In those days you could see the sun, not just its light though the shield, and that was what awoke me. I sat up and realized, looking at the cabinet, that Ellis Orange was missing. So I leapt out of bed and found him sprawled on the floor as though he had jumped. I picked him up and hugged him tight, scared for some reason I could not understand. I had had the terrible feeling he was trying to leave, and I did not want him to!
Gran’ad was would not listen to my tale, insisting that I do something else. This was typical of him, but at the time I was uncommonly put out. When Father came home from work, the morning event took center stage. He listened intently, and indulged me singularly, as always. Somehow I could tell he did not comprehend the entirety of the matter.
I explained that Ellis could not have fallen. I showed him the angle that at which he sat, and how I ensured he did not slide or slip. Father was impressed and critiqued all seven of my scenes, congratulating me on details he recognized. He told me what war events they were from, and I felt very proud.

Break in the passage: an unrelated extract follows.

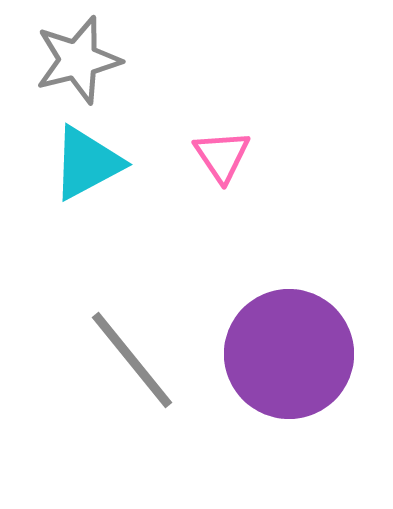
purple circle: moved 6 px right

Then I brought him back to the real problem: Ellis Orange had fallen! I was too young to understand professionalism, but it was almost as thought it were at stake. Father creatively and sympathetically explained that all plans are “going to go awry despite our best efforts”.

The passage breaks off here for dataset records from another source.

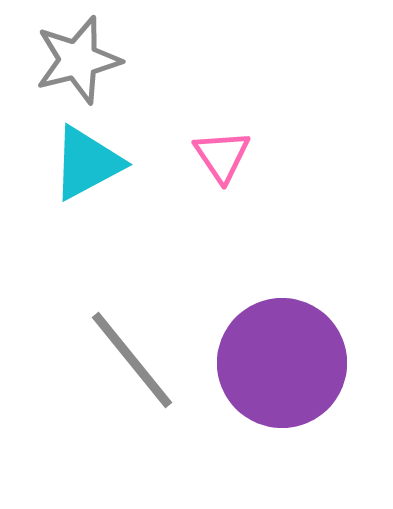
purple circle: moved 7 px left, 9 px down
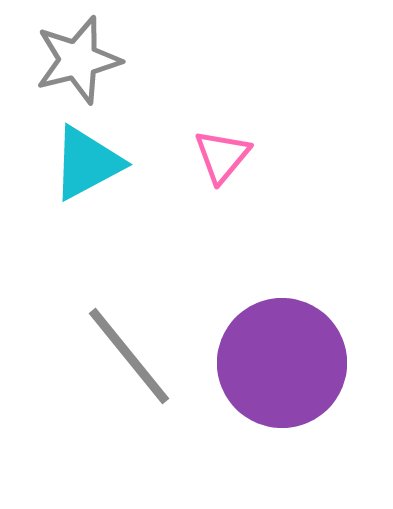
pink triangle: rotated 14 degrees clockwise
gray line: moved 3 px left, 4 px up
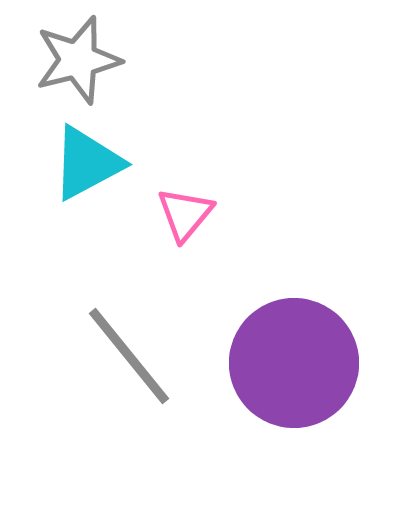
pink triangle: moved 37 px left, 58 px down
purple circle: moved 12 px right
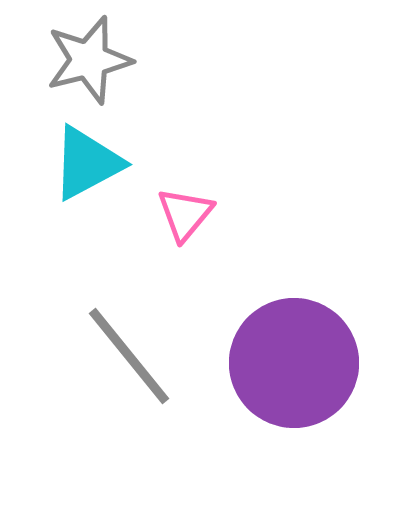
gray star: moved 11 px right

His confidence in my endeavors softened the impact of my failure to communicate this crucial fact. I had never before known such profound dissatisfaction! However, at the very moment I was about to protest further, dinner was served. Called away, I promptly forgot the whole matter.
Yet, to this day, I cannot explain why ‘skared’ was struck-out and respelled correctly on the sheet of paper I had lent to Ellis Orange.